HABERLER>POLİTİKA
10 Eylül 2022 Cumartesi - 10:48

Kılıçdaroğlu'ndan İzmir'de 'ekonomi' reçetesi: Dünyanın en iyi iktisatçılarını toplayacağız!

Cumhuriyet Halk Partisi Genel Başkanı Kemal Kılıçdaroğlu, İzmir ziyaretlerinin ikinci gününde iş dünyası ile bir araya geldi. Balçova’da bulunan bir otelde BASİFED’in düzenlediği programa katılan CHP Lideri toplantıda "İzmir sıradan bir kent değil. Kuruluş ve kurtuluşun kenti ama bir de ilk iktisat kongresinin kurulduğu kent.
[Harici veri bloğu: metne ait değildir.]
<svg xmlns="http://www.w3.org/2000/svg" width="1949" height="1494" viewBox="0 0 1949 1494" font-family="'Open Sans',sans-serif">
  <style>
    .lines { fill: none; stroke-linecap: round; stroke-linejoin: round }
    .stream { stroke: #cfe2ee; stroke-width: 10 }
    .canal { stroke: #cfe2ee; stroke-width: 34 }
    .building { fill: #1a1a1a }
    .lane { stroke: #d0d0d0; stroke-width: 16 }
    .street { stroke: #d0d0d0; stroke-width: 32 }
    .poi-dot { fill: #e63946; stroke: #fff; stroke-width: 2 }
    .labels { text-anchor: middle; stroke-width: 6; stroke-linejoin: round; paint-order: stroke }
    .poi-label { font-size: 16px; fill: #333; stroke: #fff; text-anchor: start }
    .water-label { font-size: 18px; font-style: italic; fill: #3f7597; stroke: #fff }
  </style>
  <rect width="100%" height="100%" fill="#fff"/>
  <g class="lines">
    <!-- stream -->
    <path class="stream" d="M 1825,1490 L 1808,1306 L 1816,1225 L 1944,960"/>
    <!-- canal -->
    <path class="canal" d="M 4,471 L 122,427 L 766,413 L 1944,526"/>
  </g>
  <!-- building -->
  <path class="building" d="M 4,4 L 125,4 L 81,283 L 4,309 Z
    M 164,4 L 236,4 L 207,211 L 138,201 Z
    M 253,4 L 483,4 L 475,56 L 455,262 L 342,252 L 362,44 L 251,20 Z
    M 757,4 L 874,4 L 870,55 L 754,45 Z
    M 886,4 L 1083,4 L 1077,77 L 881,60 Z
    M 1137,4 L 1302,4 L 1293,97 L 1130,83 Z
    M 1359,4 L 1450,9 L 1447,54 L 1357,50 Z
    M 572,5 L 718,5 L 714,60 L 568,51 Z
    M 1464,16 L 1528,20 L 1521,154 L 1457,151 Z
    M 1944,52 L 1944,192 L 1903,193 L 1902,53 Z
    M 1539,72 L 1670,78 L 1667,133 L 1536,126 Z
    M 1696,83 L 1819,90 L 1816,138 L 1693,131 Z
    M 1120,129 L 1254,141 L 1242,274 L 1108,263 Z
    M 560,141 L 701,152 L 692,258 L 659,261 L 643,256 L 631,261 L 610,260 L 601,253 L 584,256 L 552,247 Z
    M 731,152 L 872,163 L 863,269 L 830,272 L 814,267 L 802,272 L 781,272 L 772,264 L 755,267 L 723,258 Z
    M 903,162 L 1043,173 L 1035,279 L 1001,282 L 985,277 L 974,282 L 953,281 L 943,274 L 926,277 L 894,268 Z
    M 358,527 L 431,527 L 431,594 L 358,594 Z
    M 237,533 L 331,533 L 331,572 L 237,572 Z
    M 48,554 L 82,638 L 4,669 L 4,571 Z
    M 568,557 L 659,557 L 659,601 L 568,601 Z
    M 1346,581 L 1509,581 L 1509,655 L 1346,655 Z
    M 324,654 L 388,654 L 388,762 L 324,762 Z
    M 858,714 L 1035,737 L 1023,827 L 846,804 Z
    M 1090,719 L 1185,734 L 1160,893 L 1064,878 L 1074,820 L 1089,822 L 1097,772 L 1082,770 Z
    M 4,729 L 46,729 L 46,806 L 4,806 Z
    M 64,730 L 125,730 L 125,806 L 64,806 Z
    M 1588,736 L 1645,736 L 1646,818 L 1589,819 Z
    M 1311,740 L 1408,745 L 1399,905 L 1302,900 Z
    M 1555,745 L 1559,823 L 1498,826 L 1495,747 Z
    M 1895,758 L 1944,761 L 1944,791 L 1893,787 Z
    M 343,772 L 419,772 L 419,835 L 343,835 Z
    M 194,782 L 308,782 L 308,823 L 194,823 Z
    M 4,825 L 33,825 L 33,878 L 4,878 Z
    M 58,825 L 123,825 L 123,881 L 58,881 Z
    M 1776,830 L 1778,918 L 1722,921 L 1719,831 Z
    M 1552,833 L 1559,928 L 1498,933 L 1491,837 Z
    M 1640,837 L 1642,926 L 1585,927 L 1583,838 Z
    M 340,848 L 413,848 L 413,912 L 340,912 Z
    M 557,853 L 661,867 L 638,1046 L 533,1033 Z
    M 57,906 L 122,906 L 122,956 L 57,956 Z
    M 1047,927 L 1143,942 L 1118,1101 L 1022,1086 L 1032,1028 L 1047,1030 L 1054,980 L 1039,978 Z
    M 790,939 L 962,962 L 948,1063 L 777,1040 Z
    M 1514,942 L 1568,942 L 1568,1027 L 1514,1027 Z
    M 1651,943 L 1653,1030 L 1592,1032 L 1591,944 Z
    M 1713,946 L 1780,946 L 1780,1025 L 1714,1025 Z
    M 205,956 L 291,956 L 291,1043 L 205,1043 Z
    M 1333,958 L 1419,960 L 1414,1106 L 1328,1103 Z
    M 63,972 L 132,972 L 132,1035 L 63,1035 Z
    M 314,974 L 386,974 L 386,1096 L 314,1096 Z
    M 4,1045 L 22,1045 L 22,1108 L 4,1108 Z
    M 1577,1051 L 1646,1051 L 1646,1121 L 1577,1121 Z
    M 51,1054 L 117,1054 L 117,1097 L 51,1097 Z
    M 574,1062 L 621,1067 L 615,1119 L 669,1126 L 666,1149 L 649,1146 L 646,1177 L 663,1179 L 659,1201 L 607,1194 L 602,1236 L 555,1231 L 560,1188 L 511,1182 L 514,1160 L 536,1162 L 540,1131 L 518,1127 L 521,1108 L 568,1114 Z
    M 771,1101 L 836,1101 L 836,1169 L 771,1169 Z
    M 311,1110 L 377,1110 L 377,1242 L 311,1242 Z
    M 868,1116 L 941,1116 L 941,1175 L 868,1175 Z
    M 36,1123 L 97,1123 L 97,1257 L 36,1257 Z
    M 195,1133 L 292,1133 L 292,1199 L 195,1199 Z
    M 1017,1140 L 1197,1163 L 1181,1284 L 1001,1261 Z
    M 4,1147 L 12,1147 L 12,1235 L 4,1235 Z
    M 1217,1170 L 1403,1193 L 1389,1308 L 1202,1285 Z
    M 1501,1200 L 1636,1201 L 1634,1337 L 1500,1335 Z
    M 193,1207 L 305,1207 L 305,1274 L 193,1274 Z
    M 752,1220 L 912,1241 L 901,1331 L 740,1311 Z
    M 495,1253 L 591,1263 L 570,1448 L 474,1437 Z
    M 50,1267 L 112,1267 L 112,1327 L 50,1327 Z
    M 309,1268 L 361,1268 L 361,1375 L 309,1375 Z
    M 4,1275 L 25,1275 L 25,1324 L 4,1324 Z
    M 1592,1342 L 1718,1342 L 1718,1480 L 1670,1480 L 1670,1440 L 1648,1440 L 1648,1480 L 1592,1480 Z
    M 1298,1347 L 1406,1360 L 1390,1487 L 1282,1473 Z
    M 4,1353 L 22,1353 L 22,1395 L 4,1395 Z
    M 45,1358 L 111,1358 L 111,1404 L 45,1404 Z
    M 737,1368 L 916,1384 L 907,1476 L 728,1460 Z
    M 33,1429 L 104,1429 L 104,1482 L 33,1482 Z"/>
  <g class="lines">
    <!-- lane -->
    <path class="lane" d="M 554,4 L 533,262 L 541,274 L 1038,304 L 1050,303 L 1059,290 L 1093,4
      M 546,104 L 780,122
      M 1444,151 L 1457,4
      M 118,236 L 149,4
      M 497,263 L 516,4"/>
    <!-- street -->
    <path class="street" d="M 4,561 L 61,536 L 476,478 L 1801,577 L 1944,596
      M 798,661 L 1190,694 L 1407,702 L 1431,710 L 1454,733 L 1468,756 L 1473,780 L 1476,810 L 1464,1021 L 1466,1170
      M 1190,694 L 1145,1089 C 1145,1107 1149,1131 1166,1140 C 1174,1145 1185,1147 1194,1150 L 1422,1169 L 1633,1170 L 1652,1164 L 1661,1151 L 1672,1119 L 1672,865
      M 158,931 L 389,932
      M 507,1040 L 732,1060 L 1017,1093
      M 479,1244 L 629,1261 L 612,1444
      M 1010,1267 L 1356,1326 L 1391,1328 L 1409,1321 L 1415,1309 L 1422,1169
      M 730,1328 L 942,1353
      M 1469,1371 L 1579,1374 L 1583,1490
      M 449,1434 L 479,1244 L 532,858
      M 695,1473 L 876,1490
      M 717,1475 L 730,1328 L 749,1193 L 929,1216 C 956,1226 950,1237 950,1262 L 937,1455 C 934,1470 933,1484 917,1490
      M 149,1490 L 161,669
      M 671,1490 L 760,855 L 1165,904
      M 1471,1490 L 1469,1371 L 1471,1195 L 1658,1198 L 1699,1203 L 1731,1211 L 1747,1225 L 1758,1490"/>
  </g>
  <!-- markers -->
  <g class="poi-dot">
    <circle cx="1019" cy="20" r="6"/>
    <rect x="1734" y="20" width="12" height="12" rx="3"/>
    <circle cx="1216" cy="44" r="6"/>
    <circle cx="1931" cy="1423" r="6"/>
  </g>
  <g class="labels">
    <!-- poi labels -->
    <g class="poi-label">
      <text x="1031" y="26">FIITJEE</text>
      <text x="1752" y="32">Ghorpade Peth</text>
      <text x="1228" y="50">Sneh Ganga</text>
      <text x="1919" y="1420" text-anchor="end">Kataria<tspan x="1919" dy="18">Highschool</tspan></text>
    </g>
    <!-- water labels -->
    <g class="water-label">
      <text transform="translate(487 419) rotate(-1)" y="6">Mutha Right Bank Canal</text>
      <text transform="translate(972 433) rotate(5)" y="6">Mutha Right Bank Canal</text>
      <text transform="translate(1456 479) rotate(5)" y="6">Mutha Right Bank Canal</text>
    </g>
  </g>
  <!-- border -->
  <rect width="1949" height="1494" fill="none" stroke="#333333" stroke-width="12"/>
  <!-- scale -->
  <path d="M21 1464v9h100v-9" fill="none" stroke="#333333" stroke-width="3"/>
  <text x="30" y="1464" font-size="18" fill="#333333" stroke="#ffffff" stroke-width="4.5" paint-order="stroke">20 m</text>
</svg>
Bugünden itibaren başlayarak iktisat kongresi çalışmalarını başlatarak dünyanın ne önemli iktisatçılarını bir araya toplayacağız ve sadece önümüzdeki yılları değil, bir sonraki yüzyılın da planlayacağız" İfadelerini kullandı.

Kılıçdaroğlu ndan İzmir de  ekonomi  reçetesi: Dünyanın en iyi iktisatçılarını toplayacağız!

Oktay GÜÇTEKİN / EGEDESONSÖZ - İzmir’in 100’üncü kurtuluş kutlamaları için İzmir’e gelen Cumhuriyet Halk Partisi Genel Başkanı ve İzmir Milletvekili Kemal Kılıçdaroğlu, kent ziyaretinin ikinci gönünde iş dünyası ile bir araya geldi.

BASİFED (Batı Anadolu Sanayici ve İş İnsanları Dernekleri Federasyonu) tarafından düzenlenen kahvaltı programına katılan CHP Lideri basına açık bölümde iş dünyasına seslenirken,  toplantının basına kapalı bölümünde ise iş insanları ile CHP Genel Başkanı Kılıçdaroğlu soru cevap bölümünde bir araya geldi.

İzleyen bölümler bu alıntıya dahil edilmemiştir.